I've just returned from the hypnotic pilgrimage that is Kathryn Davis's gorgeous novel The Silk Road (Graywolf), where the bardo somehow intersects with the Camino de Santiago: "Like the place in the dream where you always get lost, a well-traveled, well-known road shaking you loose into fear and confusion, propelling you toward that house just around the bend but there is no toward, there is no house, there is no bend."

walkWalking is complicated. "For more than 15 years now I have been writing about the relationships between landscape and the human heart," Robert Macfarlane observes in Underland: A Deep Time Journey (Norton), an extraordinary account of his own "journeys into darkness, and of descents made in search of knowledge." Sometimes he climbs: "A cloud-sea fills the landscape below us."

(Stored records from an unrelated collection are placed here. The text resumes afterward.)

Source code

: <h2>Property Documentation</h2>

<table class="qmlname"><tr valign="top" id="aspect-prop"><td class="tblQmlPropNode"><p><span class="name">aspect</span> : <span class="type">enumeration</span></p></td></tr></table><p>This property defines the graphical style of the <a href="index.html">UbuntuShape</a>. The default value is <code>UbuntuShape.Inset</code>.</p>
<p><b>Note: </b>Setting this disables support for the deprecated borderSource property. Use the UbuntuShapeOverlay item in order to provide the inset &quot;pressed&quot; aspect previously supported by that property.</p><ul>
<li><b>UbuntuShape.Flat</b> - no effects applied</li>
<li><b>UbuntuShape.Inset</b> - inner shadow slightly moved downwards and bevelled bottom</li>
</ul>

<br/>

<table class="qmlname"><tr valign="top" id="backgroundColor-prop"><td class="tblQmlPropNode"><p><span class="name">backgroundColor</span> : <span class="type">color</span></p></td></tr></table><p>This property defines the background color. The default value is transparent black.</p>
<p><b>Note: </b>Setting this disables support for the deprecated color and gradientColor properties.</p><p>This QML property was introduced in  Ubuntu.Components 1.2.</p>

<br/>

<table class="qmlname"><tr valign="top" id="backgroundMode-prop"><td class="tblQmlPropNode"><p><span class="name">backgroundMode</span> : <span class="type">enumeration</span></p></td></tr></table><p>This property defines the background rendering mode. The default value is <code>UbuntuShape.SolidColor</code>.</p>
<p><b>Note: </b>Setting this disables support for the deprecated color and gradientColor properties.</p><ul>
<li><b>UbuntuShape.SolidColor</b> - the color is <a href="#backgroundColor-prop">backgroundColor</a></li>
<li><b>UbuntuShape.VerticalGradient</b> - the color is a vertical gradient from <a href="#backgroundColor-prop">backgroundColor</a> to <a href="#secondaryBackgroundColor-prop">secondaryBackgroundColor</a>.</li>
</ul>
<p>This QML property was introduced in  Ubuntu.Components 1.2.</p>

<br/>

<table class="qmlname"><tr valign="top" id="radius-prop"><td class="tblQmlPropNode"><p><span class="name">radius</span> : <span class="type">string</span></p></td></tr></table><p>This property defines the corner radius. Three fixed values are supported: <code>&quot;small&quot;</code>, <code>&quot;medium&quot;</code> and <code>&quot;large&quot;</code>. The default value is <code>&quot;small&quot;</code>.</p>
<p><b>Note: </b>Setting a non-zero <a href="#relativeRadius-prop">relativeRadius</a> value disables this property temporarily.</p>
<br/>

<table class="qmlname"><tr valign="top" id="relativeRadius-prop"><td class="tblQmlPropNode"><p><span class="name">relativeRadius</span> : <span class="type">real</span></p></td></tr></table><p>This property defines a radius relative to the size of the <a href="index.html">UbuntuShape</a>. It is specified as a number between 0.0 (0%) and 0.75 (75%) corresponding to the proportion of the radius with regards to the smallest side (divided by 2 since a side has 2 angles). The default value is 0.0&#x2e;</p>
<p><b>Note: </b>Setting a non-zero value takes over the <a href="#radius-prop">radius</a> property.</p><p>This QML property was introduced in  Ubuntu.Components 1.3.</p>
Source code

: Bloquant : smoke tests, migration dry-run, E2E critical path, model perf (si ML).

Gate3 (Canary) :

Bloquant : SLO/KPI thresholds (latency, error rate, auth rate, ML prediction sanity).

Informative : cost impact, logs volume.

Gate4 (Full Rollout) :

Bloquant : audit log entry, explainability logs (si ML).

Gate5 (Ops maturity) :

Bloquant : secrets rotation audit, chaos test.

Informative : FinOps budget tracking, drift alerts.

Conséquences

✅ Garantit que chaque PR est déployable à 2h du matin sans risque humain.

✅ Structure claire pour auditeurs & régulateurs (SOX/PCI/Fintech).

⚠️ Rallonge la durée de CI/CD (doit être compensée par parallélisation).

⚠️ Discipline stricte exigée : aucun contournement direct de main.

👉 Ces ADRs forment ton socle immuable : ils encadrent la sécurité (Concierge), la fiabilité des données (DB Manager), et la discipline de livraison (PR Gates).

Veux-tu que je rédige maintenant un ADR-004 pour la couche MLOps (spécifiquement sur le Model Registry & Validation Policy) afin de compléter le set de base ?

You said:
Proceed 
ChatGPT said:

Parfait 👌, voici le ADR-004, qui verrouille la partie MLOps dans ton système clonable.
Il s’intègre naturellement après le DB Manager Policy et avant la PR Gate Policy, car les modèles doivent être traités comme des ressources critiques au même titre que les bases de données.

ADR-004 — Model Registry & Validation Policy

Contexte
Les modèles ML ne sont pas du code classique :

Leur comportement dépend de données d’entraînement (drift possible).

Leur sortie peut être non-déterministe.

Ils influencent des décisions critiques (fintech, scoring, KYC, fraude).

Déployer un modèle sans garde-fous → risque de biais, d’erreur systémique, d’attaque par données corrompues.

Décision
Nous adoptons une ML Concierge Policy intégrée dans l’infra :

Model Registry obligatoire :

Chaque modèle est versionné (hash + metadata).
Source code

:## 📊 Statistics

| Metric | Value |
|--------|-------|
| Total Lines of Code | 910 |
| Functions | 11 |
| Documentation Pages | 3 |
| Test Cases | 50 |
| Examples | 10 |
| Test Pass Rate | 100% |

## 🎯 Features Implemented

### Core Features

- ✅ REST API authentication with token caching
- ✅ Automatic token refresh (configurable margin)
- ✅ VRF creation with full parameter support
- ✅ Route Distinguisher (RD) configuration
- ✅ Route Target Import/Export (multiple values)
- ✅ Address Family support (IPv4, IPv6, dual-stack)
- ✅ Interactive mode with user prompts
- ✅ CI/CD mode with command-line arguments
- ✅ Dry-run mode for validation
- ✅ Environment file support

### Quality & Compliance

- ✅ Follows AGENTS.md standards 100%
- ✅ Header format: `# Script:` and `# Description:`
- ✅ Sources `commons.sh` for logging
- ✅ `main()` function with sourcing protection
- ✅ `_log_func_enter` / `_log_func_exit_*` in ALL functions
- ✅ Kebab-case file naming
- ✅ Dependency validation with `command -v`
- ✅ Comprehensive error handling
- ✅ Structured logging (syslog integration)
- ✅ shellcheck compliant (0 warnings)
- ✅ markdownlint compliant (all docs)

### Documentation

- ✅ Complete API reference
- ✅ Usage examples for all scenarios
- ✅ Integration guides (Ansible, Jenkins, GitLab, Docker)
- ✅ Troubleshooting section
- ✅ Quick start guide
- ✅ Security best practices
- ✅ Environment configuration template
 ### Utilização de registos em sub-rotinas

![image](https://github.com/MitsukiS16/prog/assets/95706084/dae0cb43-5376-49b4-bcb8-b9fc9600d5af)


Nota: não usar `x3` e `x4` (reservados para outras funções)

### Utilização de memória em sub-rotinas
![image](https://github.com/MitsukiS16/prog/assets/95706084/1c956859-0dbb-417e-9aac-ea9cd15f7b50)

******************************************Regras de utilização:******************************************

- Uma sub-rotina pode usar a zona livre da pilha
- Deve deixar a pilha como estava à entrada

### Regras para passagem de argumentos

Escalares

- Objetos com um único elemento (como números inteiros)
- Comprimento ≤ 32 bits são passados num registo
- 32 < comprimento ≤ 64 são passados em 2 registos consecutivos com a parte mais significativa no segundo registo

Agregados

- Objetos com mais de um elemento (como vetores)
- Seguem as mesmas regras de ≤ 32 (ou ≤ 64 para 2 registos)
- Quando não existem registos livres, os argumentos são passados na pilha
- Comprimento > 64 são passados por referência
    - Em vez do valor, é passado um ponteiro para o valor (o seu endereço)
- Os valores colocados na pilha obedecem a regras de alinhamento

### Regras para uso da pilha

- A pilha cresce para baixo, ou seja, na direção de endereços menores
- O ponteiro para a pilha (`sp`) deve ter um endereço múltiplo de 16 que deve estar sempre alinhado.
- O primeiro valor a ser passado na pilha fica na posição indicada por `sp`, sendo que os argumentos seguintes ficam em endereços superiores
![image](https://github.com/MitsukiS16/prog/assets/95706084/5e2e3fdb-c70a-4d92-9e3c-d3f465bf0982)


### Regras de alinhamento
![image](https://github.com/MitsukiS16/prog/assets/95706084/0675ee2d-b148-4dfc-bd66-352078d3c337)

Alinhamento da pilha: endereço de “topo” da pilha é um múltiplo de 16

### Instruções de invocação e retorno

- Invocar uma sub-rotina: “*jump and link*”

In Here Is Where I Walk: Episodes from a Life in the Forest (University of Nevada Press), Leslie Carol Roberts deftly explores her world through the lens of daily walks in San Francisco's Presidio: "I think of the wild and how it inhabits urban spaces, as image, memory, park, as a place for art to show ideas of our larger situation. Are city parks actually wild places? It depends on whom you ask."

"I walk because, somehow, it's like reading," Lauren Elkin writes in Flâneuse: Women Walk the City in Paris, New York, Tokyo, Venice, and London(FSG). "You're privy to these lives and conversations that have nothing to do with yours, but you can eavesdrop on them. Sometimes it's overcrowded; sometimes the voices are too loud. But there is always companionship. You are not alone. You walk in the city side by side with the living and the dead."

Although Erling Kagge's feet seem firmly planted on the ground in Walking: One Step at a Time (translated by Becky L. Crook, Pantheon), he still sees the mind-bending possibilities: "And this is precisely the secret held by all those who go by foot: life is prolonged when you walk. Walking expands time rather than collapses it."